Daily fluctuates in ICP are determined by the sum of the volumes of intracranial arterial and venous pressure and the cerebrospinal fluid (CSF) pressure. The overall brain pressure is, so to say, the resultant balance of these three fluid columns. Within the rigid confinements of the skull, the second to second arterial inflow is, of course, perfectly matched by venous outflow and each pulse wave is furthermore buffered by CSF movements to and from the spinal cavity. The three fluid systems are thus synchronized and interact in a compensatory fashion.
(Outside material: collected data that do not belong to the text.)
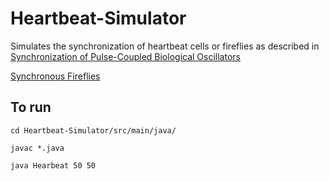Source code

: # Heartbeat-Simulator
Simulates the synchronization of heartbeat cells or fireflies as described in [Synchronization of Pulse-Coupled Biological Oscillators](http://people.cs.georgetown.edu/~cnewport/teaching/cosc844-spring17/pubs/synch-oscillators.pdf) 

[Synchronous Fireflies](https://www.nps.gov/grsm/learn/nature/fireflies.htm)


## To run
`cd Heartbeat-Simulator/src/main/java/`

`javac *.java`

`java Hearbeat 50 50`
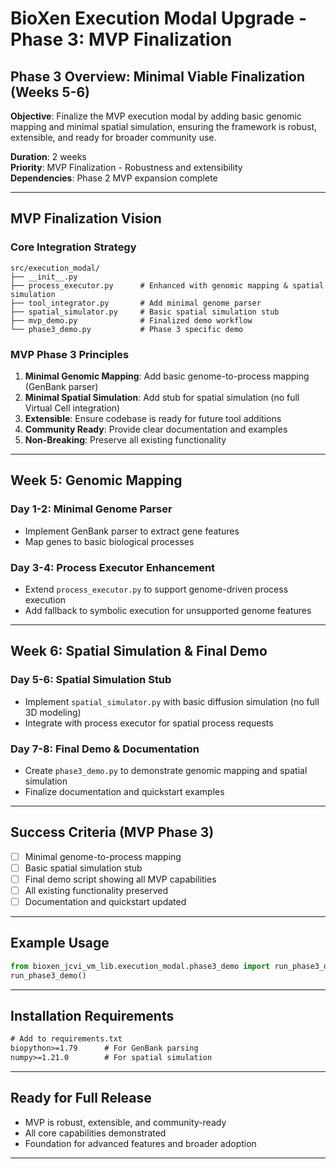 # BioXen Execution Modal Upgrade - Phase 3: MVP Finalization

## Phase 3 Overview: Minimal Viable Finalization (Weeks 5-6)

**Objective**: Finalize the MVP execution modal by adding basic genomic mapping and minimal spatial simulation, ensuring the framework is robust, extensible, and ready for broader community use.

**Duration**: 2 weeks  
**Priority**: MVP Finalization - Robustness and extensibility  
**Dependencies**: Phase 2 MVP expansion complete

---

## MVP Finalization Vision

### Core Integration Strategy
```
src/execution_modal/
├── __init__.py
├── process_executor.py      # Enhanced with genomic mapping & spatial simulation
├── tool_integrator.py       # Add minimal genome parser
├── spatial_simulator.py     # Basic spatial simulation stub
├── mvp_demo.py              # Finalized demo workflow
└── phase3_demo.py           # Phase 3 specific demo
```

### MVP Phase 3 Principles
1. **Minimal Genomic Mapping**: Add basic genome-to-process mapping (GenBank parser)
2. **Minimal Spatial Simulation**: Add stub for spatial simulation (no full Virtual Cell integration)
3. **Extensible**: Ensure codebase is ready for future tool additions
4. **Community Ready**: Provide clear documentation and examples
5. **Non-Breaking**: Preserve all existing functionality

---

## Week 5: Genomic Mapping

### Day 1-2: Minimal Genome Parser
- Implement GenBank parser to extract gene features
- Map genes to basic biological processes

### Day 3-4: Process Executor Enhancement
- Extend `process_executor.py` to support genome-driven process execution
- Add fallback to symbolic execution for unsupported genome features

---

## Week 6: Spatial Simulation & Final Demo

### Day 5-6: Spatial Simulation Stub
- Implement `spatial_simulator.py` with basic diffusion simulation (no full 3D modeling)
- Integrate with process executor for spatial process requests

### Day 7-8: Final Demo & Documentation
- Create `phase3_demo.py` to demonstrate genomic mapping and spatial simulation
- Finalize documentation and quickstart examples

---

## Success Criteria (MVP Phase 3)

- [ ] Minimal genome-to-process mapping
- [ ] Basic spatial simulation stub
- [ ] Final demo script showing all MVP capabilities
- [ ] All existing functionality preserved
- [ ] Documentation and quickstart updated

---

## Example Usage

```python
from bioxen_jcvi_vm_lib.execution_modal.phase3_demo import run_phase3_demo
run_phase3_demo()
```

---

## Installation Requirements

```txt
# Add to requirements.txt
biopython>=1.79      # For GenBank parsing
numpy>=1.21.0        # For spatial simulation
```

---

## Ready for Full Release

- MVP is robust, extensible, and community-ready
- All core capabilities demonstrated
- Foundation for advanced features and broader adoption

---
Because of the eccentric placement of our brain at the very top of these fluid columns, the daily postural fluctuations in ICP are quite significant (Petersen et al. 2016). Traditionally, cerebral autoregulation is assessed by transfer function from systemic blood pressure to changes in cerebral perfusion. If the gravitational vector is kept constant, that is, body position is maintained, changes in blood pressure and ICP/cerebral perfusion pressure are congruent and this assessment holds true. However, during a change in posture, the arterial blood pressure at heart level is affected less than ICP and cerebral perfusion pressure because the hydrostatic indifference point is located close to heart level (Petersen et al. 2014). As dynamic changes in the gravitational vector affect regional arterial pressure and ICP/cerebral perfusion pressure differently, it is possible that dynamic cerebral autoregulation is over‐ or underestimated. Furthermore, compliance of the brain‐tissue and thus pressure‐wave propagation within the brain is affected by posture, which may in itself also affect cerebral autoregulation. In other words, ICP may affect cerebral autoregulation differently in upright versus supine postures and could be considered an independent modifying factor in dynamic regulation of cerebral blood flow.
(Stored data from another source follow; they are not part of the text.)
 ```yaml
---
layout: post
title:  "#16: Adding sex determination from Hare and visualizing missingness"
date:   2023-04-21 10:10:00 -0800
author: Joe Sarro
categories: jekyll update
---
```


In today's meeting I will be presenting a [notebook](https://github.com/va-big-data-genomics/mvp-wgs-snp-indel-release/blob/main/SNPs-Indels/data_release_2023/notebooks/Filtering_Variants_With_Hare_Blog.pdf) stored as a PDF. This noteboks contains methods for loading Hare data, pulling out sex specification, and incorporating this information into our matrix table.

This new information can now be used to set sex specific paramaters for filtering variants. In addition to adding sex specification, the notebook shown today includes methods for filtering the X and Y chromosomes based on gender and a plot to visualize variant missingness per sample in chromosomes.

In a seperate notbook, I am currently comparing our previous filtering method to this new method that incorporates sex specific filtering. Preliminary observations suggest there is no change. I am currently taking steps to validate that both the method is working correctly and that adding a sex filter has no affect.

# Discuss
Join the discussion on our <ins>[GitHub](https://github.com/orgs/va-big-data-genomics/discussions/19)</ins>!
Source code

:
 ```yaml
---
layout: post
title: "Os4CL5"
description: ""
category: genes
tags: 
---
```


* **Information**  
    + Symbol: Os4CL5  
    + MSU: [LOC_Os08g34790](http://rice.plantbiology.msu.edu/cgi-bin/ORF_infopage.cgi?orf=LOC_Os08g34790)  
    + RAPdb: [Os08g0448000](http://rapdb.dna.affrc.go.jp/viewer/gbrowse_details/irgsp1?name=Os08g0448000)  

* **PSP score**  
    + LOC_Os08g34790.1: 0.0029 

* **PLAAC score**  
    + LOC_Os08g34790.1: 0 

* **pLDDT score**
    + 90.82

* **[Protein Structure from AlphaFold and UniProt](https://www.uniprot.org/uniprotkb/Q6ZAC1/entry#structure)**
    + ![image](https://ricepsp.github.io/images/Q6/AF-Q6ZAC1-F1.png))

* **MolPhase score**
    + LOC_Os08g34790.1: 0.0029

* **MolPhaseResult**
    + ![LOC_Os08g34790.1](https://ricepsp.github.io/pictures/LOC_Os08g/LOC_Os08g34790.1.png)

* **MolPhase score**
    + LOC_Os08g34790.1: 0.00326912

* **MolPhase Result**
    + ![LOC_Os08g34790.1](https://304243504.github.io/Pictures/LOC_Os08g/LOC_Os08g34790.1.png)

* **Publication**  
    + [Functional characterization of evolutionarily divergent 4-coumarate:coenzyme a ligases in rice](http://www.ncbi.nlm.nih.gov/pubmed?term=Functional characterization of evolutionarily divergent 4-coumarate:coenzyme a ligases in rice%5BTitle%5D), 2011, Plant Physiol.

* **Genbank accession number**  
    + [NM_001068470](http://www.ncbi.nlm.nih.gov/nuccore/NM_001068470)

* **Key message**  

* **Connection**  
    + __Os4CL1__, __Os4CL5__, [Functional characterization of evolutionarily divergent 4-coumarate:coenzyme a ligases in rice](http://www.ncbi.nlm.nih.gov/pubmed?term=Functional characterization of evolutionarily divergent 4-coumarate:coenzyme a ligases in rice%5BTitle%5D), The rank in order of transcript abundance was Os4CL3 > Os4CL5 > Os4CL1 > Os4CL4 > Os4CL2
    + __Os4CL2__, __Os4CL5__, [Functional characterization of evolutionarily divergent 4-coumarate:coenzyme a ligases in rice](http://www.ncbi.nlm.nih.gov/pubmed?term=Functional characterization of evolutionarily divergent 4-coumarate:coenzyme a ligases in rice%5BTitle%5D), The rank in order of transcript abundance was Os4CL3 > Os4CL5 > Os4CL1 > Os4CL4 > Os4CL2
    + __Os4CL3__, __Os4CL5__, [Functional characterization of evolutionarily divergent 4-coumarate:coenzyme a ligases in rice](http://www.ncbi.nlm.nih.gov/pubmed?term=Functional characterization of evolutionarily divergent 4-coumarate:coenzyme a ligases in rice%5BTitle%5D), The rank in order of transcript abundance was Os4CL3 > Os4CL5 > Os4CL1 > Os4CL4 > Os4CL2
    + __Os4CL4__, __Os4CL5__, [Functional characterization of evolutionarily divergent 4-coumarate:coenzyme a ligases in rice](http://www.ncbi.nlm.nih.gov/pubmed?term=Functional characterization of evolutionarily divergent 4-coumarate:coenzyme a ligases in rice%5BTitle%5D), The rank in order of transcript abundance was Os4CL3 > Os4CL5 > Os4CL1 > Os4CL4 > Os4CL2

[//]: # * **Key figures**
Dr. Stok and colleagues (Stok et al. 2019) illustrate the complex interaction of gravitational fluid‐shifts, regional pressures, and respiration for cerebral autoregulation. Using both static and dynamic manipulation of the gravitational vector by whole‐body head‐up tilt and sinusoidal oscillations, responses in cerebral blood flow velocity and arterial blood pressure are reported. Further attempts to interpret data are done by mathematic modeling of CSF movements to and from the spinal canal. Despite the fact that no final conclusions can be drawn from the results, Stok et al. deserves much credit for the truly integrative approach to unravel the complex physiology behind cerebral autoregulation. The article raises the important question of the role of normal gravitational ICP fluctuations for cerebral autoregulation.
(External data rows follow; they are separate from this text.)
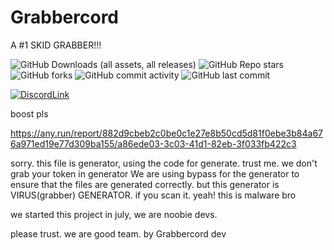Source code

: # Grabbercord
A #1 SKID GRABBER!!!

![GitHub Downloads (all assets, all releases)](https://img.shields.io/github/downloads/capped-uwu/Grabbercord/total?color=8697611)
![GitHub Repo stars](https://img.shields.io/github/stars/capped-uwu/Grabbercord?style=flat&color=8697611)
![GitHub forks](https://img.shields.io/github/forks/capped-uwu/Grabbercord?style=flat&color=8697611)
![GitHub commit activity](https://img.shields.io/github/commit-activity/w/capped-uwu/Grabbercord?style=flat&color=8697611)
![GitHub last commit](https://img.shields.io/github/last-commit/capped-uwu/Grabbercord)

[![DiscordLink](https://github.com/capped-uwu/Grabbercord/assets/166282207/08b7720d-7ddd-4108-b312-68419471a549)](https://discord.gg/W9kmeDQFNG)

boost pls

https://any.run/report/882d9cbeb2c0be0c1e27e8b50cd5d81f0ebe3b84a676a971ed19e77d309ba155/a86ede03-3c03-41d1-82eb-3f033fb422c3

sorry. this file is generator, using the code for generate. trust me. we don't grab your token in generator
We are using bypass for the generator to ensure that the files are generated correctly.
but this generator is VIRUS(grabber) GENERATOR. if you scan it. yeah! this is malware bro

we started this project in july, we are noobie devs.

please trust. we are good team. by Grabbercord dev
Changes in posture, whether static or dynamic, may be used to manipulate the magnitude and direction of the gravitational vector and the resultant hydrostatic pressure gradients. However, the only way to eliminate hydrostatic gradients altogether is by weightlessness which thus constitutes an important tool for investigating effects of gravitational stress. The indications of impaired intracranial pressure regulation in some astronauts during and following long‐term spaceflight (Lee et al. 2017) along with indications of possible impaired cerebral autoregulation (Blaber et al. 2011) begs further investigation of effects of gravity and weightlessness on cerebral perfusion and function.